## Assignment
Go through the lines below. Copy those with "linecap".

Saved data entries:
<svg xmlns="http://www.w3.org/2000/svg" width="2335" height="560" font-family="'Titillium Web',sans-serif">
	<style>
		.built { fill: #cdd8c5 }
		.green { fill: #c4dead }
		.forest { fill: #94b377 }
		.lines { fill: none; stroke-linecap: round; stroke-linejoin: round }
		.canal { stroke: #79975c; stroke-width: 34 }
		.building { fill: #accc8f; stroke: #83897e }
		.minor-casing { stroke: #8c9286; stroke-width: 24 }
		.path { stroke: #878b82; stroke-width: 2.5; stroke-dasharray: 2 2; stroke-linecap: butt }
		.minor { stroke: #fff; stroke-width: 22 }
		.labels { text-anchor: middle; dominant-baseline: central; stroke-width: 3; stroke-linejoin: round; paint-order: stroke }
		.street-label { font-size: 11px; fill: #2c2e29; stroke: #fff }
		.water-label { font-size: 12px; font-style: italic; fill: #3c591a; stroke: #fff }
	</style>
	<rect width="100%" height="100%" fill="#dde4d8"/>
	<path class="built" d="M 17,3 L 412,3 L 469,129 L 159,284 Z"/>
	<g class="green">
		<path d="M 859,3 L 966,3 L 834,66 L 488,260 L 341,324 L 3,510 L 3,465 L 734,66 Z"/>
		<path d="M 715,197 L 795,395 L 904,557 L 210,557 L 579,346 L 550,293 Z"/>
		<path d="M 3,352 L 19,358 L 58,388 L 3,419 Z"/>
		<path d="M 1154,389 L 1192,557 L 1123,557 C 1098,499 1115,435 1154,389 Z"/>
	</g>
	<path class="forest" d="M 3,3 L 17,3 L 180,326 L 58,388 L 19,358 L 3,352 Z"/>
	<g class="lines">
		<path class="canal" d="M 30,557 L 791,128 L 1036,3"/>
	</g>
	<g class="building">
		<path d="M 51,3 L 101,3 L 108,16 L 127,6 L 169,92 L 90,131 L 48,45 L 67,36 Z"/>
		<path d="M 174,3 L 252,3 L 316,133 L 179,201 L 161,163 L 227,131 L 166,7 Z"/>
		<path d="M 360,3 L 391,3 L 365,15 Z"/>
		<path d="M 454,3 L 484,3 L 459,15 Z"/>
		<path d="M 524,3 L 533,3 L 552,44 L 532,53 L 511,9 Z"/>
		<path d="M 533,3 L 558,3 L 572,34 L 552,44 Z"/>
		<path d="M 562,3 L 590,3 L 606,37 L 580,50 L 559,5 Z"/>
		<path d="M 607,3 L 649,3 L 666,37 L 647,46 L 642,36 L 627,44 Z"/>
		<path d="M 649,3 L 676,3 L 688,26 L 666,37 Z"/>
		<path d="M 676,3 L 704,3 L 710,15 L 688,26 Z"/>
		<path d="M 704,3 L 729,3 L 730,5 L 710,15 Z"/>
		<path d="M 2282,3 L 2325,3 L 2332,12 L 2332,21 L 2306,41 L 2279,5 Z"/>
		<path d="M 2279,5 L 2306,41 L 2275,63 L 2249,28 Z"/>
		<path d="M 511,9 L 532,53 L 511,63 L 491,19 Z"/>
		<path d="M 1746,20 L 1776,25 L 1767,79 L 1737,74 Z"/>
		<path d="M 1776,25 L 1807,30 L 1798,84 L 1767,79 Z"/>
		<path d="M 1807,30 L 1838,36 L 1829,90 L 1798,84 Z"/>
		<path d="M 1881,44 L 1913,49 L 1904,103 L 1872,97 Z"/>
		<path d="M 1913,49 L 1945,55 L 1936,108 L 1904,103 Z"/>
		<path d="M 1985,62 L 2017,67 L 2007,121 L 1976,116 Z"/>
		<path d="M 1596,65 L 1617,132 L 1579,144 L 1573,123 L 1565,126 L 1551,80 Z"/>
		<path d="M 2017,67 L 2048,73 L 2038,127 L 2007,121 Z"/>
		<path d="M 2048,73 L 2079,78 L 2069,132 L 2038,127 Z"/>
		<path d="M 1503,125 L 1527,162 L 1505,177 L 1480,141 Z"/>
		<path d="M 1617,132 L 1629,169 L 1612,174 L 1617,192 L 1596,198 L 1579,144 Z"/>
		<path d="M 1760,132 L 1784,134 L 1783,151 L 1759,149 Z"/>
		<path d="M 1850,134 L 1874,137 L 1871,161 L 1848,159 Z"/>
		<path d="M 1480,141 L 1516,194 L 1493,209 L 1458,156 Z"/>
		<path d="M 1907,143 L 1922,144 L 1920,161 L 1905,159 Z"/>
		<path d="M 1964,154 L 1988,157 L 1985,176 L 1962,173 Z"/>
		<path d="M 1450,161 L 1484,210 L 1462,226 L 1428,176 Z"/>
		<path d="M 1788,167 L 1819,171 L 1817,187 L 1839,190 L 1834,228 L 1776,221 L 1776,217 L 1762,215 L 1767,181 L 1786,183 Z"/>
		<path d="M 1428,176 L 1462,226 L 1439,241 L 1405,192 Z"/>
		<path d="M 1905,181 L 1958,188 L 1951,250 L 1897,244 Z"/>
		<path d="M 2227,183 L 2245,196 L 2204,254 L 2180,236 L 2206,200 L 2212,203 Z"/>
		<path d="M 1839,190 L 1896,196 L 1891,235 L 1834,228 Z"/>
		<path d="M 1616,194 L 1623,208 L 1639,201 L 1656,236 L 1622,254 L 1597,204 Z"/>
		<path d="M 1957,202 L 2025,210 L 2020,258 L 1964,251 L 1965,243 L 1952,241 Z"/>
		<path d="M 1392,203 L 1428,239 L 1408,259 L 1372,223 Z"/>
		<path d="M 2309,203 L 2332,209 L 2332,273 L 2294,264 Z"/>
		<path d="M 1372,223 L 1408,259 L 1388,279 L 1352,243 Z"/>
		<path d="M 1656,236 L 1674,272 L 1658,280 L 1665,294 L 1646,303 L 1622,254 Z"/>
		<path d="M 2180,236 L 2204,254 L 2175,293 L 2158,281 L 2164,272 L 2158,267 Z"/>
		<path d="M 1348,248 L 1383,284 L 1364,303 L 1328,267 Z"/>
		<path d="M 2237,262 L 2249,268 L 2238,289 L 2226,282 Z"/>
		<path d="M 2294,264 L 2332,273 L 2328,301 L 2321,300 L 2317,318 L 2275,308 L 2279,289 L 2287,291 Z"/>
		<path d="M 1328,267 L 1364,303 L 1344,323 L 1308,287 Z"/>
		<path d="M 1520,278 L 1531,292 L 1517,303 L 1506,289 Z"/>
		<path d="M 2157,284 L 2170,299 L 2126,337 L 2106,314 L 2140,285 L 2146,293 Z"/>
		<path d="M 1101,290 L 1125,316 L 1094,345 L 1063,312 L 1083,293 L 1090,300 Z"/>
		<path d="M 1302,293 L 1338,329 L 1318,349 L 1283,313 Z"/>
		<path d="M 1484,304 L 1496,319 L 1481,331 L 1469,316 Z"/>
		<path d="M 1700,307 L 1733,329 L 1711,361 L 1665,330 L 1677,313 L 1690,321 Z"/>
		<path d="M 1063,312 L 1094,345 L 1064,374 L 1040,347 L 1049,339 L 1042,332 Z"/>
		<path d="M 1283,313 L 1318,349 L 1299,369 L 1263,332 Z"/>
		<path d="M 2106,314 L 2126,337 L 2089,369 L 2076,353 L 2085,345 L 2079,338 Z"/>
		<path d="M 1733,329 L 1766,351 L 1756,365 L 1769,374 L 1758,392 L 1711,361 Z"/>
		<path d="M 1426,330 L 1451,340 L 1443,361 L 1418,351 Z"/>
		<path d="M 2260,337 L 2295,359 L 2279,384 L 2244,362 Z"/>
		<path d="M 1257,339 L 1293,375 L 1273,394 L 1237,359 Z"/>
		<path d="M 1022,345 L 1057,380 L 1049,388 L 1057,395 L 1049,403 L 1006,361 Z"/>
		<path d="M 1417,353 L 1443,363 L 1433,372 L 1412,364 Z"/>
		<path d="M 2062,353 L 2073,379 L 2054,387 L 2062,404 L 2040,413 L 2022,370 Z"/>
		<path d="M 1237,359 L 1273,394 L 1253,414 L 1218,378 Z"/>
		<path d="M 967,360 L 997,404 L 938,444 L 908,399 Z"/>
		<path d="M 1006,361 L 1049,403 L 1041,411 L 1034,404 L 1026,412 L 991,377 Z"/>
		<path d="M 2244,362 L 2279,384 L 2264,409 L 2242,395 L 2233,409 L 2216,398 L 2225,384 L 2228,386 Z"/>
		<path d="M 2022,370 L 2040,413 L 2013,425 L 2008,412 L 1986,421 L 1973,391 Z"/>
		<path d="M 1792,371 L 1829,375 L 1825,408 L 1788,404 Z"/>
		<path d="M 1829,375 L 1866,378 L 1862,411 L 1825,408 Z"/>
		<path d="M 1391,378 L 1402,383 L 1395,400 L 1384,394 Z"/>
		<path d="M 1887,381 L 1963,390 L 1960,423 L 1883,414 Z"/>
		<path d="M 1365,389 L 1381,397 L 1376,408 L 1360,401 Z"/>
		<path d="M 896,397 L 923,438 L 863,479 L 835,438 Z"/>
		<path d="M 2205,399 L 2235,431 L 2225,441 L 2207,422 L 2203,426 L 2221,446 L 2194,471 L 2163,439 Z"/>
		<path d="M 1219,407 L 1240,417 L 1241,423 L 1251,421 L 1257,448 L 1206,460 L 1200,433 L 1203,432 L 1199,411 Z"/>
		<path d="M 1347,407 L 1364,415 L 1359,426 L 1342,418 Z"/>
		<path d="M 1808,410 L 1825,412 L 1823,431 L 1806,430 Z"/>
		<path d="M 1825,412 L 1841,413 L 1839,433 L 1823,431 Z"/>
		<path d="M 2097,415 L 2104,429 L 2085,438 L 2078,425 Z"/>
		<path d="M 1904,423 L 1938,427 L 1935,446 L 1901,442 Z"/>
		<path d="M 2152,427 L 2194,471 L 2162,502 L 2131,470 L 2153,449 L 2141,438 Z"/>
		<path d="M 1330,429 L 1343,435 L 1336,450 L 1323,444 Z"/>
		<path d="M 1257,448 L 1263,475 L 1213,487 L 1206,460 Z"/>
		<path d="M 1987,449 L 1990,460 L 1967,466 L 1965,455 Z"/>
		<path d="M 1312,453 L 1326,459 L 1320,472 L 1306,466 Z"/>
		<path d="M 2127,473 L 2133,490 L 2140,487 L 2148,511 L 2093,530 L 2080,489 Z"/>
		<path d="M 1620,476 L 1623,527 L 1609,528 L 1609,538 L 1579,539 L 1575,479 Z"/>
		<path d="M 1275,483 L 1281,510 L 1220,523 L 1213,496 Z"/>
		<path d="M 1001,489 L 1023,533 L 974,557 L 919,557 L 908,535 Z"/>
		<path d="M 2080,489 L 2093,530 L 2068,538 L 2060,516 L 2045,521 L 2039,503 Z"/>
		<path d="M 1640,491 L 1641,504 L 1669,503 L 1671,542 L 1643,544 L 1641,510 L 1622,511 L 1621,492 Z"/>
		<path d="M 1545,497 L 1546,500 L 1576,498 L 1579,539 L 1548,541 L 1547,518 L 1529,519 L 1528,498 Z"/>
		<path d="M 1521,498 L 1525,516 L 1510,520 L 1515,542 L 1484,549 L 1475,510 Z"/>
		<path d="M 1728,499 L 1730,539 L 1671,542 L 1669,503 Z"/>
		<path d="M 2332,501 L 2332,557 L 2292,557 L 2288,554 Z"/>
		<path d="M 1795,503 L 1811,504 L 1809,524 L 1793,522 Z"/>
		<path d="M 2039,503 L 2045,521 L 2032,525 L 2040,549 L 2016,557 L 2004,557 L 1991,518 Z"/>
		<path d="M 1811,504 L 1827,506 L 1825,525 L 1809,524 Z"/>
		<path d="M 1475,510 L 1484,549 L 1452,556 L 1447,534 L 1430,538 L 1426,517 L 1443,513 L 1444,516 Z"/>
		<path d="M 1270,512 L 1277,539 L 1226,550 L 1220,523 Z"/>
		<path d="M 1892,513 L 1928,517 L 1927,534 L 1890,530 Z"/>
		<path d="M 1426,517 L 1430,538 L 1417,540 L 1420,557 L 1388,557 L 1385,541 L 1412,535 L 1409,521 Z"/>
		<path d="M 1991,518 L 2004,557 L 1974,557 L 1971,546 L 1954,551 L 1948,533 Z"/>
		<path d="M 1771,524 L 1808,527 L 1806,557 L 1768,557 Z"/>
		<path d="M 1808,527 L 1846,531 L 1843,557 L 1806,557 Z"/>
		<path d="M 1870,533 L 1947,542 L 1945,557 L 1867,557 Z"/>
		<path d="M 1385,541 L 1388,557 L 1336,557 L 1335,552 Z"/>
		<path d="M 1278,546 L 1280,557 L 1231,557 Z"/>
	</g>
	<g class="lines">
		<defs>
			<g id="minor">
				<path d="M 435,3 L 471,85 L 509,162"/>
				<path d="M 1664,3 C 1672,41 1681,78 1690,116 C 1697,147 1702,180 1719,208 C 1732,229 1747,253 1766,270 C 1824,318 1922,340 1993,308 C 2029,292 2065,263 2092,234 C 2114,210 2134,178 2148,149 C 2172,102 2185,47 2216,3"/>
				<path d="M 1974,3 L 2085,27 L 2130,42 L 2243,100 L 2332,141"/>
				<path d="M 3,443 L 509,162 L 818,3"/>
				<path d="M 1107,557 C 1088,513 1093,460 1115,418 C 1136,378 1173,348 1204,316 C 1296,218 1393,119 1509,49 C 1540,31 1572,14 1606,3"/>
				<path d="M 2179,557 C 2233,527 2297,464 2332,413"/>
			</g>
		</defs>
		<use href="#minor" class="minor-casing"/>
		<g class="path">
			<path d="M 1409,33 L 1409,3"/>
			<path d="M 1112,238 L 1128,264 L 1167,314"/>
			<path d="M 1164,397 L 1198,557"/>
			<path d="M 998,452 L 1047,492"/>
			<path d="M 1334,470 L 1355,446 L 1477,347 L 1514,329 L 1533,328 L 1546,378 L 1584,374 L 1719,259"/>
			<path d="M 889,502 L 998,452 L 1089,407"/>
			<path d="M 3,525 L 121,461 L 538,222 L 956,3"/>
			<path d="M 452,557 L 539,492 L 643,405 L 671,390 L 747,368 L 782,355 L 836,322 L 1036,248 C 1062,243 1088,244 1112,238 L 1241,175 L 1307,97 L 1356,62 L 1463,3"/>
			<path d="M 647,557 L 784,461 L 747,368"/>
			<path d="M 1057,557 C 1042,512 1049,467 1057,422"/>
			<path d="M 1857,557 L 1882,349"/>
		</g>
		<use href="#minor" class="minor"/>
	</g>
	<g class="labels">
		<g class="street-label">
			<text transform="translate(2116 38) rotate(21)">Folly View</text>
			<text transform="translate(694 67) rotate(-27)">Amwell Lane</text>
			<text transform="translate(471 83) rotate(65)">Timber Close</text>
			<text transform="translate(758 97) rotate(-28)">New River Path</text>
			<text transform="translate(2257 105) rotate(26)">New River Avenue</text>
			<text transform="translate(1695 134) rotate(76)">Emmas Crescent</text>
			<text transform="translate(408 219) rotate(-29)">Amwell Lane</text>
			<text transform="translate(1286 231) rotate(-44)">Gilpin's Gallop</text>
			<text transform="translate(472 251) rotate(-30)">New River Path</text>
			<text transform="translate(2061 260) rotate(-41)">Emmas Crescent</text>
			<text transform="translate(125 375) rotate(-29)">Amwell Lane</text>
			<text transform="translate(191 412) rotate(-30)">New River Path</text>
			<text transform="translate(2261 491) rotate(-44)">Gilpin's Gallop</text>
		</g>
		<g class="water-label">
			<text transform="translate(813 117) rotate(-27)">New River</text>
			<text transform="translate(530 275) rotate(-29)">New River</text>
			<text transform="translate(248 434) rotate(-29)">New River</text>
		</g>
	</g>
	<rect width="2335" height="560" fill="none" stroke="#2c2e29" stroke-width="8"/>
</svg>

## Result
		.lines { fill: none; stroke-linecap: round; stroke-linejoin: round }
		.path { stroke: #878b82; stroke-width: 2.5; stroke-dasharray: 2 2; stroke-linecap: butt }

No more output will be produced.